# Testo proposto
═══

29 Agosto 2026
vuelta a espana

Giornata da incorniciare per i colori norvegesi alla Vuelta a España 2026. Nella settima frazione, caratterizzata da un percorso esigente e conclusasi sul traguardo in salita di Aramón Valdelinares, Andreas Leknessund (Uno-X Mobility) ha centrato una vittoria straordinaria completando una lunghissima fuga iniziata praticamente dal chilometro zero.

Per il passista-scalatore scandinavo si tratta del primo successo in carriera in un Grande Giro, l’ottavo complessivo tra i professionisti. Un’azione da fuoriclasse assoluto: Leknessund ha salutato i compagni di fuga ai -6 dal traguardo, involandosi tutto solo verso il traguardo e resistendo al ritorno degli avversari.

Alle sue spalle si è concretizzata una magnifica doppietta per la Uno-X Mobility: il secondo posto è andato infatti a Tobias Halland Johannessen, coronando una giornata particolarmente significativa per la Norvegia (segnata anche dal lutto nazionale per la scomparsa di Re Harald V). Completa il podio di giornata un generosissimo Wout Van Aert (Visma | Lease a Bike), anche lui coraggiosamente inseritosi nel tentativo da lontano fin dalle prime battute e abile a racimolare punti pesanti per la classifica della maglia verde.

La dinamica della corsa

La fuga decisiva è nata fin dalle primissime fasi, quando Van Aert, Leknessund e l’olandese Milan Vader hanno guadagnato margine sul gruppo. Nel corso dei chilometri, la situazione si è evoluta con l’ingresso nel plotone di testa di altri elementi di spicco tra cui Eddie Dunbar, Alexey Lutsenko e lo stesso Johannessen.

Mentre il gruppo principale ha via via lasciato fare, accumulando un ritardo superiore ai quattro minuti, il drappetto di fuggitivi ha gestito i vari GPM di giornata. Sulle rampe finali verso Aramón Valdelinares, lo scatto perentorio di Leknessund ha scombinato i piani: il norvegese ha guadagnato secondi preziosi su Dunbar e sugli altri inseguitori, involandosi in solitaria verso il trionfo. Ha chiuso con 34 secondi di vantaggio sul compagno di squadra Johannessen e 47 su Van Aert. Quarto lo sloveno Jakob Omrzel, mentre il migliore degli italiani è risultato Filippo Zana, dodicesimo.

Movimenti tra i big

Nel gruppo dei migliori, la salita finale ha acceso la battaglia tra gli uomini di classifica grazie all’azione promossa dalla Decathlon CMA CGM Team di Felix Gall. L’affondo successivo di Tadej Pogacar ha ulteriormente sgranato il plotone: lo sloveno ha guadagnato secondi importanti su Gall ed Enric Mas, mentre più staccati hanno chiuso Primož Roglic e Oscar Onley. In difficoltà Richard Carapaz, che perde posizioni in classifica generale, dove ora Pogacar comanda con un margine di quasi quattro minuti su Mas e quasi cinque su Roglic.

═══

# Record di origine

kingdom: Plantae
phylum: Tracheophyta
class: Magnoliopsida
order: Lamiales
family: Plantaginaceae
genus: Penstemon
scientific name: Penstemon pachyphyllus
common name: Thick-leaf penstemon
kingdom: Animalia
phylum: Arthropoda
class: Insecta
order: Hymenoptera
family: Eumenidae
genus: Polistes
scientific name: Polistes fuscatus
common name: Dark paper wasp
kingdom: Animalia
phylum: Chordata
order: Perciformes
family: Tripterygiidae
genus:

═══

# Cosa fare
A) Dal resoconto della tappa, riscrivi il brano che comincia con le parole "Mentre il gruppo" e si ferma dopo "Filippo Zana, dodicesimo.", rinominando "Filippo Zana" in "Zana".
B) Elenca tutte le squadre nominate nel resoconto della tappa.

# Risultati dell'esercizio
A)
Mentre il gruppo principale ha via via lasciato fare, accumulando un ritardo superiore ai quattro minuti, il drappetto di fuggitivi ha gestito i vari GPM di giornata. Sulle rampe finali verso Aramón Valdelinares, lo scatto perentorio di Leknessund ha scombinato i piani: il norvegese ha guadagnato secondi preziosi su Dunbar e sugli altri inseguitori, involandosi in solitaria verso il trionfo. Ha chiuso con 34 secondi di vantaggio sul compagno di squadra Johannessen e 47 su Van Aert. Quarto lo sloveno Jakob Omrzel, mentre il migliore degli italiani è risultato Zana, dodicesimo.

B)
Uno-X Mobility
Visma | Lease a Bike
Decathlon CMA CGM Team